The urn’s images are permanent and not subject to the death and decay that beset
human beings. The urn is outside time and therefore avoids the fading beauty and
destruction to which human lives are inevitably leading. The images suggest both
the beauty of art and also its distance from everyday reality. The trees on the urn
will never shed their leaves. The people depicted will never lose their sense of
vitality; the lovers will always be young and passionate.
The fourth stanza and its image of the sacrifice prompts Keats to ask unanswerable
questions about the town from which the people have come – a town now devoid
of its inhabitants. Because life on the urn’s surface is frozen, the ‘little town’ will
for ever have empty, silent streets. The image may be beautiful but its implications
have darker overtones. The urn is immortal but reminds us of our own mortality.
Some readers have suggested that the urn symbolises both the beauty of
perfection on the one hand – and cold sterility on the other. Do you agree
with this assessment?
Analyse the effect of the images Keats uses to convey the story of each
scene on the urn.
Do the images suggest that art is good and that life is bad – or is their effect
more complex than this?
Investigate the opening image of the urn as a ‘bride’. How many
associations does this word have?
o Is Keats exploiting both the idea of fruitfulness as well as the possible
sterility of non-consummation?
Energy transfixed
Keats is also aware that, although the urn’s imagery is full of energy in its
depiction of dance and erotic pursuit, it remains itself a ‘still unravish’d bride of
quietness’, calmly transcending the excitement conveyed by its surface images.

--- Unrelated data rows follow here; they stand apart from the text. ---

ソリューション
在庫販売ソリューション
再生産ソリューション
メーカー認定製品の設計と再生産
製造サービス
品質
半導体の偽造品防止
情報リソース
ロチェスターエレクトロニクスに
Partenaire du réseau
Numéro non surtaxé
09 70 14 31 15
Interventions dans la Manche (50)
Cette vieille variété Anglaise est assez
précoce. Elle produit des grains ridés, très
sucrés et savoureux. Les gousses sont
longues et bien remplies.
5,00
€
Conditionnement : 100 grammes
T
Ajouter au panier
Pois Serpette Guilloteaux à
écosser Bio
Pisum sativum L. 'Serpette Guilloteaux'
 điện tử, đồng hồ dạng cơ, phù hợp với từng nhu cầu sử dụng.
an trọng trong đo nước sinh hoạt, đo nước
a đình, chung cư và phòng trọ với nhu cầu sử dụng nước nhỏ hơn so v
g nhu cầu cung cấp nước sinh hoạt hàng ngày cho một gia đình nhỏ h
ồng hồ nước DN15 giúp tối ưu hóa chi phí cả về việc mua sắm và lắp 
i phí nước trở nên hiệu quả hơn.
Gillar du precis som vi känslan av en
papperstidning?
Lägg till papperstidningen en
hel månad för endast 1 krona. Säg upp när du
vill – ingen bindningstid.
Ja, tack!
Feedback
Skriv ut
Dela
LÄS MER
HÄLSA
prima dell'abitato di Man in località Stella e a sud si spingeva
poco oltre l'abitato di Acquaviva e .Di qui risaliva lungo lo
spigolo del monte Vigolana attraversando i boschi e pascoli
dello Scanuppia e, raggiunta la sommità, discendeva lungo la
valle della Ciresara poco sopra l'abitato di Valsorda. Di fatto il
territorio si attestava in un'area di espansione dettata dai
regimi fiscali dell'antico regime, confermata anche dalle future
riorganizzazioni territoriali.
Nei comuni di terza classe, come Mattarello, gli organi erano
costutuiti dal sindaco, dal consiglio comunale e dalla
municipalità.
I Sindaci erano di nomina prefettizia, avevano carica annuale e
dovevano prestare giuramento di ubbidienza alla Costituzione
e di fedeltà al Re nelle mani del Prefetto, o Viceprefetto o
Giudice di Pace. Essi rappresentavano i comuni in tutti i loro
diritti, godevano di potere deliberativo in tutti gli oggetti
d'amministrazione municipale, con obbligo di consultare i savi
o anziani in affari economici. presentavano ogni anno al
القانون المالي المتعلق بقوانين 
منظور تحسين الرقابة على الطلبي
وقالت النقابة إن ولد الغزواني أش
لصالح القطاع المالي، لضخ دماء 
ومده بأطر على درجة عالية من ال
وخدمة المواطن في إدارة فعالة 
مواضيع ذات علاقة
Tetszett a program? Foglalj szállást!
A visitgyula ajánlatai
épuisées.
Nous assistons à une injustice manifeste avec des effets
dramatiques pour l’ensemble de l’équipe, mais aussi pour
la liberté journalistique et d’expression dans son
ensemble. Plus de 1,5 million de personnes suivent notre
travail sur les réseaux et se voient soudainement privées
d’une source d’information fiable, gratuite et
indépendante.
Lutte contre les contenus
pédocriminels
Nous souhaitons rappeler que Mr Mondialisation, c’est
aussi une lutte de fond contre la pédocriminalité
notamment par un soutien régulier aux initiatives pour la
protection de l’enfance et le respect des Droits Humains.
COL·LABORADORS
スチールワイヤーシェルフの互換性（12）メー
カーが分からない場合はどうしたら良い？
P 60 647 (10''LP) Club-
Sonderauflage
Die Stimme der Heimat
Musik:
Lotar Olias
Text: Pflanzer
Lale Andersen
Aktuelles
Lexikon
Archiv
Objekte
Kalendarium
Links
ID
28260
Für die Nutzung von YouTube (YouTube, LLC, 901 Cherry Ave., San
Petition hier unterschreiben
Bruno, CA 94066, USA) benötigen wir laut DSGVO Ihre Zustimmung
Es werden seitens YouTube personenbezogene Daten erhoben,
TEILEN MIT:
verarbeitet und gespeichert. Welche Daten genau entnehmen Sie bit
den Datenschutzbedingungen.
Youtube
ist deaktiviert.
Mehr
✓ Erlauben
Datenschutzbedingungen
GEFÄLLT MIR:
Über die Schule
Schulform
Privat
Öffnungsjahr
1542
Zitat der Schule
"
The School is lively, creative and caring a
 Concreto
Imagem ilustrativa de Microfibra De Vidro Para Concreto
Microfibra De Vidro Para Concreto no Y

Keats was particularly moved by the dynamic nature of the images on the urn. His
friend Haydon was similarly impressed by this sort of art, writing in his diary:
the great principle of composition in Painting is to represent the event, doing and
not done … The moment a thing is done in Painting half the interest is gone; a
power of exciting attention depends … upon the suspense we keep the mind in
regarding the past and future.
Balance
Keats saw Haydon’s principle in the images on the urn: the coexistence of
excitement and frozen time. It was this which made the object the perfect
embodiment of the classical ideal (see Aristotle’s ideas on the golden mean.)
Different viewpoints
What also fascinated Keats was the difference in viewpoint between the people
depicted on the urn and that of the viewer. For instance in stanza 4 the
mysteriously moving group fails to see the pathos of its own situation. No one in
this group seems remotely aware that, for the group to exist, the town from which
they have come has had to be emptied: the procession is beautiful but the town left
behind is desolate.
The confusion arises from the fact that there are no quotation marks in the version
printed in Annals of the Fine Arts later in the same year – or in the transcripts of
the poem made by Keats’ friends. This has caused critics to disagree as to whether
the urn speaks the whole two lines or whether the urn says just: ‘Beauty is truth,
truth beauty’ and the rest is spoken by the poem’s speaker. And is the ‘ye’ in the
last line addressed to the speaker, to the readers, to the urn or to the figures on the
urn?
There has also been dispute about what ‘all ye know’ means. Is it that we are
meant to believe that ‘beauty is truth’ is a profound philosophical statement or a
simplification of something very mysterious (i.e. all that we/ye are capable of
understanding)? It certainly seems to be a very definite and emphatic statement -
which concludes a highly indeterminate poem that dwells on mystery rather than
simply defined truths!
Investigating themes in Ode on a Grecian Urn
How does the urn reflect Keats’ longing for permanence in a world of
change?
What does this poem suggest about the role of art?
What evidence is there that, in Ode to a Grecian Urn, Keats is meditating on
what happens when one creative imagination interacts with another?
How does the poem treat the theme of time?
o In what ways does the urn link Keats’ present with the classical past?